岩洪超紧握着火葫芦,那无法平息的颤抖,是灵魂深处烙下的永恒伤痕。
他目光低垂,凝视着掌中那唯一的救赎,劫后余生的庆幸与九幽地狱的寒意在他眼中交织,最终化为一声悠长的叹息。
“凌深,你知道吗?”
他的声音很轻,却像一块巨石投入寂静的湖心。
“在九幽地狱,我确实被万魔分食了。”
他顿了顿,仿佛在回忆那撕心裂肺的痛楚。
“我苦修的肉身,化为齑粉。”
“神魂寸寸断裂,意识即将彻底湮灭……就在那时,是它……”
他摩挲着火葫芦……
“我的火葫芦,它自燃了。”
“它飞向高空,将葫芦里积攒万年的业火,尽数倾入了忘川河!”
他的声音里,带上了一丝敬畏与狂热。
“业火滔天,焚尽了整个九幽地狱。”
“而我,就在那焚天灭地的烈焰中,化作一捧最纯粹的岩浆,从地狱的裂口喷薄而出!”
“我重见天日,第一眼看到的,就是你。”
“我想喊你,可我只是一团流动的火,发不出任何声音。”
“我只能沿着你为我造就的那条路,那道通往你造就的岩浆河,奔涌而去。”
“因为我想让你知道,那流淌在你眼前的岩浆,就是我。”
他的语气急促起来,带着后怕与焦灼。
“可我回到岩浆池不久,就感应到,你的冰山……有了变化。”
“我不知道发生了什么,但我知道,你肯定遇到了危险。”
“可那时候,我却无法去救你!”
“后来,我又感应到孟尔……他以神魂为引,耗尽灵力,为你重塑冰川。”
“我很着急,他那样做,无异于慢性自杀!”
“还好……还好小绝及时赶到,找来了老墨……”
岩洪超的叙述在此刻戛然而止,他抬起头,布满血丝的双眼直视着凌博渊,那里面是无尽的痛苦与无力。
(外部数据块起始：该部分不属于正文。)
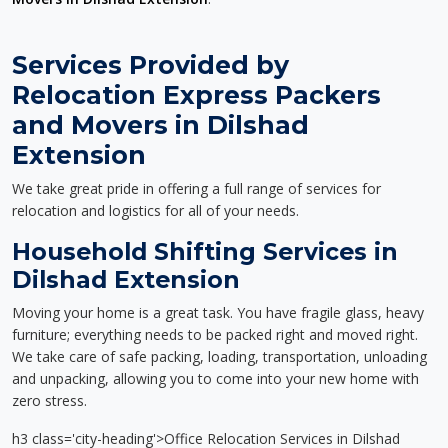
Services Provided by
Relocation Express Packers
and Movers in Dilshad
Extension
We take great pride in offering a full range of services for
relocation and logistics for all of your needs.
Household Shifting Services in
Dilshad Extension
Moving your home is a great task. You have fragile glass, heavy
furniture; everything needs to be packed right and moved right.
We take care of safe packing, loading, transportation, unloading
and unpacking, allowing you to come into your new home with
zero stress.
h3 class='city-heading'>Office Relocation Services in Dilshad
凌博渊的心脏像是被一只无形的手攥紧,他惊疑不定地看着岩洪超,声音干涩地问:
“你……全都知道?”
岩洪超点了点头,一个沉重的动作,仿佛耗尽了所有力气。
“我确实,全都知道。”
他扯出一个比哭还难看的笑容:
“只是没办法开口,也不能动弹。”
“你知道吗?”
“那个时候,对我来说,比被万魔分食,还要煎熬。”
凌博渊眼中的惊疑,瞬间化为浓得化不开的心疼。
他伸出手,用指腹轻轻拭去,岩洪超眼角,不知何时渗出的湿意,低沉而坚定地说道:
“都过去了。”
温馨的余韵尚未散尽,数道身影便撕裂了新生的宁静,凭空出现在不远处。
凌博渊缓缓收回覆在岩洪超手背上的手,那份转瞬即逝的温柔,瞬间被千年不化的冰寒所取代。
他的眼眸如两泓深不见底的寒潭,冷冷地扫向来者——夜阡绝、墨君毅,以及他们身后那股庞大而阴郁的魔界气息。
“岩哥哥!”
一声清脆又急切的呼唤划破寂静。
夜阡绝的身影如一团墨紫色的火焰,穿过众人,直奔岩洪超而来。
他的眼中满是失而复得的激动与欣喜。
岩洪超扯动嘴角,露出一抹虚弱却真实的笑意:
“小绝,这次多亏你……”
他声音沙哑,却字字清晰。
“多亏你带着魔界的人,为苍生而战。”
“我替天下,谢过。”
说罢,他竟要躬身行礼。
夜阡绝大惊失色,连忙上前扶住他,脸上满是愧疚与不安:
“岩哥哥,使不得!”
“这根本不是我的功劳,是我的罪过!”
他声音发颤,带着少年人的赤诚与自责。
“我是魔神,却连妖魔都管束不住,任它们为祸人间……我……我不知道……该如何赎罪才好!”
就在他陷入深深自责时,一个清冷的声音悠悠响起。
“找到罪魁祸首,便是最好的赎罪。”
墨君毅缓步走来,他的目光看似平淡,却像手术刀一样精准地落在夜阡绝身上,又若有似无地瞥了一眼凌博渊。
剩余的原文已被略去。